On 3 December 2017, the day after the Senate approved a controversial tax bill, Sen. Chuck Grassley’s (R-Iowa) comments suggesting that doing away with taxes on large inheritances would benefit those who invest rather than waste their money caused a stir.  The Des Moines Register reported that Grassley made the comments during a 29 November interview:

…Grassley was adamant about the need for change, even if farmers and small business owners represent a tiny minority of estate tax payers. The reason, he said, is as much philosophical as practical.

An estate tax effectively and unfairly taxes a person’s earnings twice, he argued: first when they earn it and again when they die. And, he added, it penalizes savers without touching spenders.

“I think not having the estate tax recognizes the people that are investing,” Grassley said, “as opposed to those that are just spending every darn penny they have, whether it’s on booze or women or movies.”

The article went on to say that Grassley believed that the estate tax would also affect a large proportion of Iowa farmers, an idea that the paper disputed: 

When asked for data supporting Grassley’s view, his Senate office offered a report from the American Farm Bureau Federation, which showed that rising land values in recent years have increased the number of farms potentially subject to the estate tax.

That report found Iowa farms with as few as 625 acres — encompassing as much as 30 percent of farms in the state — could be subject to the tax in 2016.

This analysis overlooks key factors, however. For one, it applies an exemption level of $5 million, which is roughly the exemption for an individual. For married couples, the first $11 million in assets are exempt from the tax. Using the Farm Bureau’s analysis but applying an $11 million exemption suggests only farms with more than about 1,400 acres might face the estate tax. Ten percent or less of Iowa farms are that size.
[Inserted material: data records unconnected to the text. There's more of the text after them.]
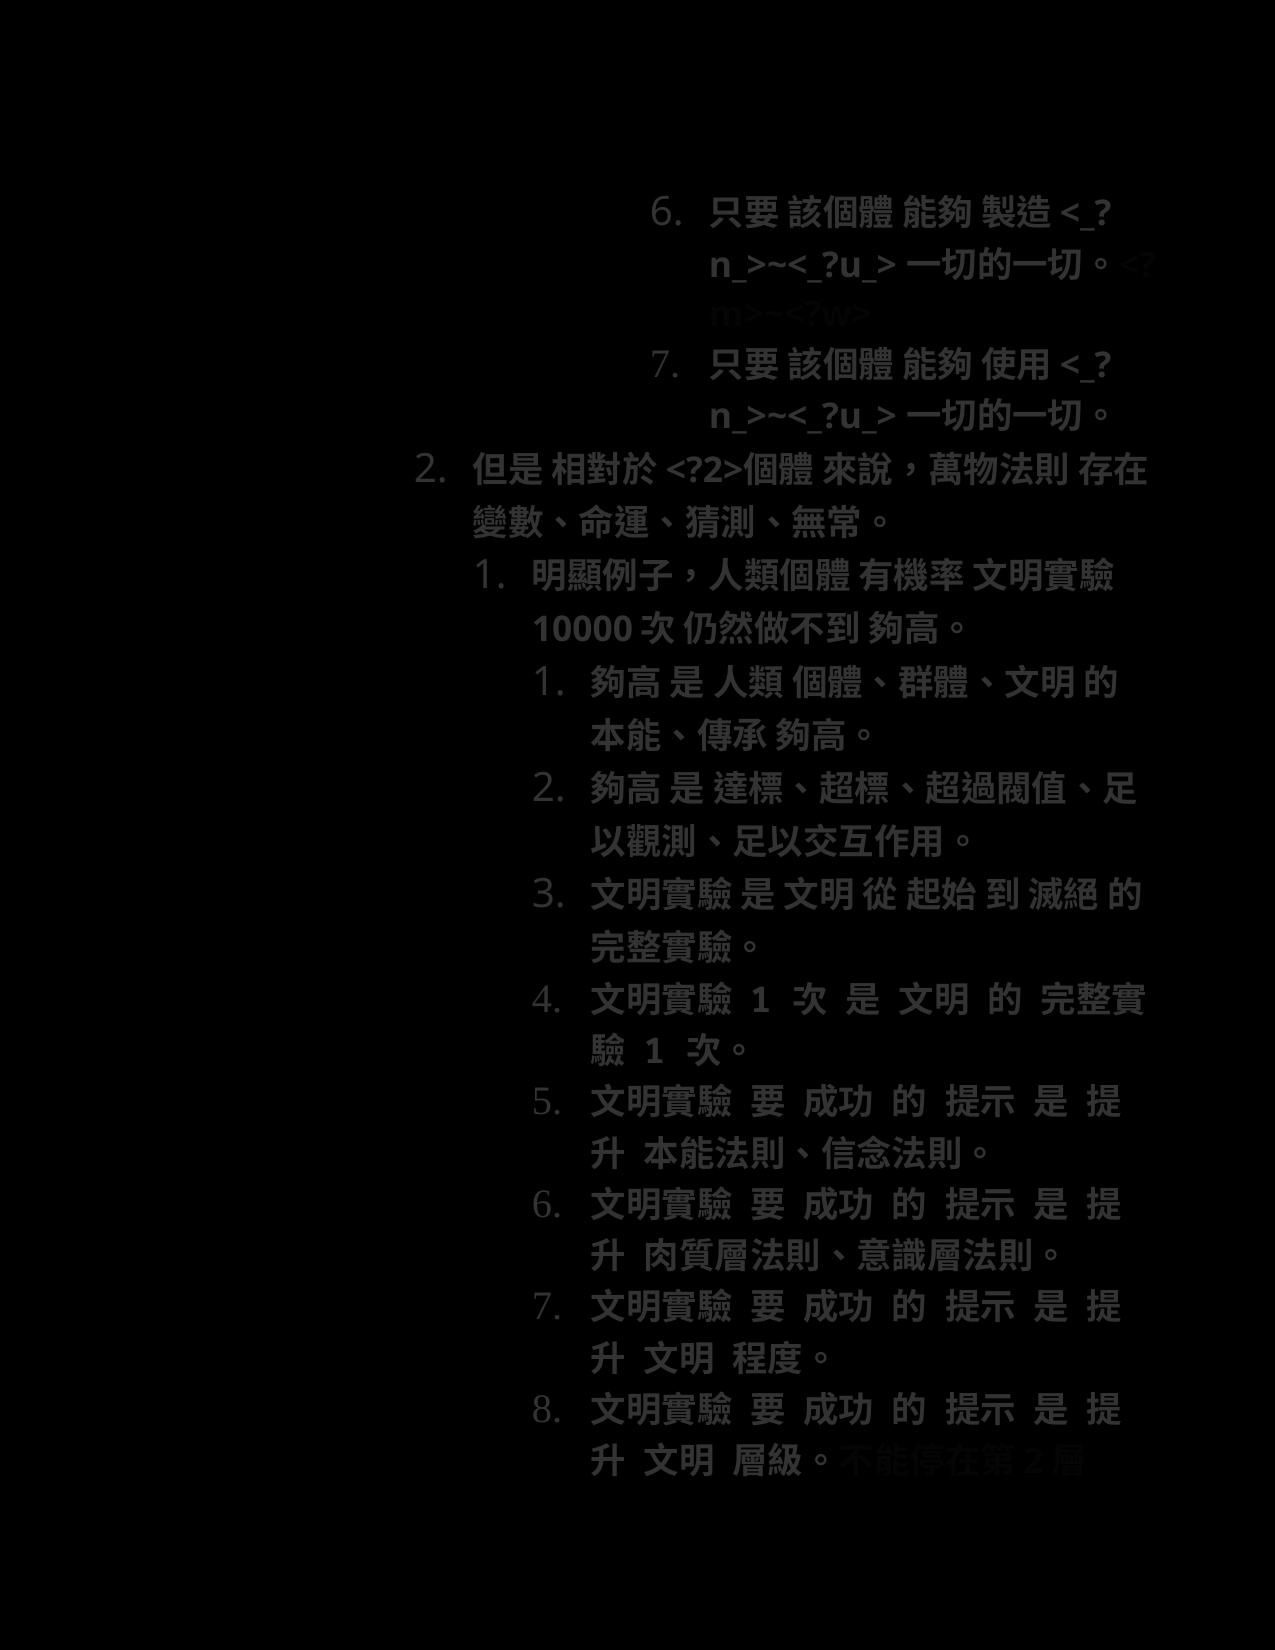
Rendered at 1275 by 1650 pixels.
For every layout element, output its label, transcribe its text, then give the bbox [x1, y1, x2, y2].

list 夠高 是 達標、超標、超過閥值、足以觀測、足以交互作用。 [532, 758, 1157, 864]
list 文明實驗 要 成功 的 提示 是 提升 文明 層級。不能停在第2層 [532, 1381, 1157, 1484]
list 夠高 是 人類 個體、群體、文明 的 本能、傳承 夠高。 [532, 652, 1157, 758]
list 只要 該個體 能夠 製造 <_?n_>~<_?u_> 一切的一切。<?m>~<?w> [649, 182, 1157, 336]
list 文明實驗 要 成功 的 提示 是 提升 本能法則、信念法則。 [532, 1074, 1157, 1176]
list 文明實驗 要 成功 的 提示 是 提升 文明 程度。 [532, 1279, 1157, 1381]
list 文明實驗 是 文明 從 起始 到 滅絕 的 完整實驗。 [532, 864, 1157, 971]
list 但是 相對於 <?2>個體 來說，萬物法則 存在 變數、命運、猜測、無常。 [413, 439, 1157, 545]
list 文明實驗 要 成功 的 提示 是 提升 肉質層法則、意識層法則。 [532, 1176, 1157, 1279]
list 明顯例子，人類個體 有機率 文明實驗 10000次 仍然做不到 夠高。 [472, 545, 1157, 652]
list 只要 該個體 能夠 使用 <_?n_>~<_?u_> 一切的一切。 [649, 336, 1157, 439]
list 文明實驗 1 次 是 文明 的 完整實驗 1 次。 [532, 971, 1157, 1074]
The Farm Bureau analysis also does not account for various deductions available that can drive an estate’s taxable value below the $5 million threshold. Of the 120 Iowa taxpayers who filed an estate tax return in 2016, 118 claimed deductions and 44 actually owed taxes.

However, much of the criticism of Grassley focused on his comments about “booze or women or movies,” and what he seemed to imply, rather than his potentially inaccurate information about Iowa farmers. The Washington Post reported: 

The suggestion — that anyone not socking away their savings in the bank or investments must be profligately throwing their money away — played directly into the critique that Republicans are disconnected from the majority of working Americans.

Left-leaning sites like Politicususa.com interpreted Grassley’s comments to mean that “rich people deserve tax cuts more than working class people.” 

Grassley’s purported comments were part of a larger debate surrounding contentious tax legislation passed in the Senate in the early hours of 2 December 2017.